You can make use of these columns with commands like `cut`. For example, you can print only the first column of a file:

In [4]:
%%bash
# try running this cell in the notebook!
cut -f1 identifiers.txt | head

Drosophila melanogaster
Drosophila melanogaster
Drosophila melanogaster
Drosophila melanogaster
Drosophila melanogaster
Drosophila melanogaster
Drosophila melanogaster
Drosophila melanogaster
Drosophila melanogaster
Drosophila melanogaster


In another use case you can use cut with a delimiter of your choice, creating completely new columns!

In [3]:
%%bash
cut -d"_" -f1,3 identifiers.txt | head

Drosophila melanogaster	drome_14401
Drosophila melanogaster	drome_14402
Drosophila melanogaster	drome_14403
Drosophila melanogaster	drome_14407
Drosophila melanogaster	drome_14408
Drosophila melanogaster	drome_1440
Drosophila melanogaster	drome_14410
Drosophila melanogaster	drome_14412
Drosophila melanogaster	drome_14413
Drosophila melanogaster	drome_14415


## How many of you are there?
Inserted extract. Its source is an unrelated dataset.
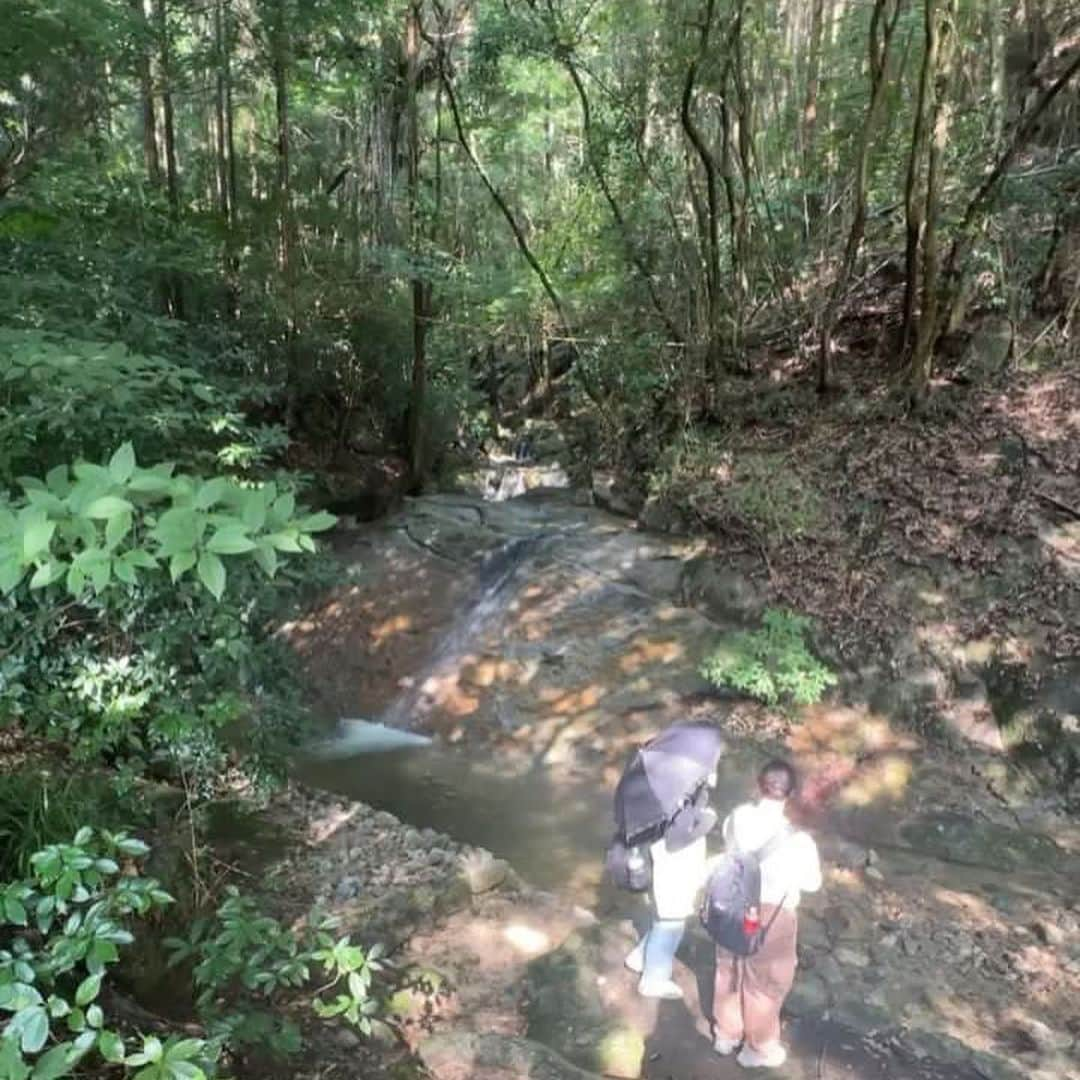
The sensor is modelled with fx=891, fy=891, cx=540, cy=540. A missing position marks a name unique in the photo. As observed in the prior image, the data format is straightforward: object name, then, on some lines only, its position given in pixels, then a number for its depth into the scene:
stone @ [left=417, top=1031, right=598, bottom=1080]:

Testing uniqueness

BASH has a build in function for testing uniqueness `uniq`. Be careful though, `uniq` will only compare if two subsequent lines are exactly the same. Look at this example:

In [17]:
%%bash
echo "The file looks like this:"
cat example.txt

The file looks like this:
apple
apple
doctor
apple


In [18]:
%%bash
echo "This is not unique at all :("
cat example.txt | uniq

This is not unique at all :(
apple
doctor
apple


You can get around this by sorting the elements of your file first:

In [19]:
%%bash
cat example.txt | sort | uniq

apple
doctor


In [20]:
%%bash
# this also works and involves less typing
cat example.txt | sort -u

apple
doctor


In [21]:
%%bash
# if you want to count how many duplicates are in your file, you need to use uniq though
cat example.txt | sort | uniq -c

      3 apple
      1 doctor


One last thing on sorting numbers: computer count in weird way, if you want to sort numbers in a numeric way use `sort -g`. The g stands for "general numeric"

## Tasks

1. How many different species are in the file?

2. How many identifiers are there for each species?

3. How many unique identifiers are in the file for each species?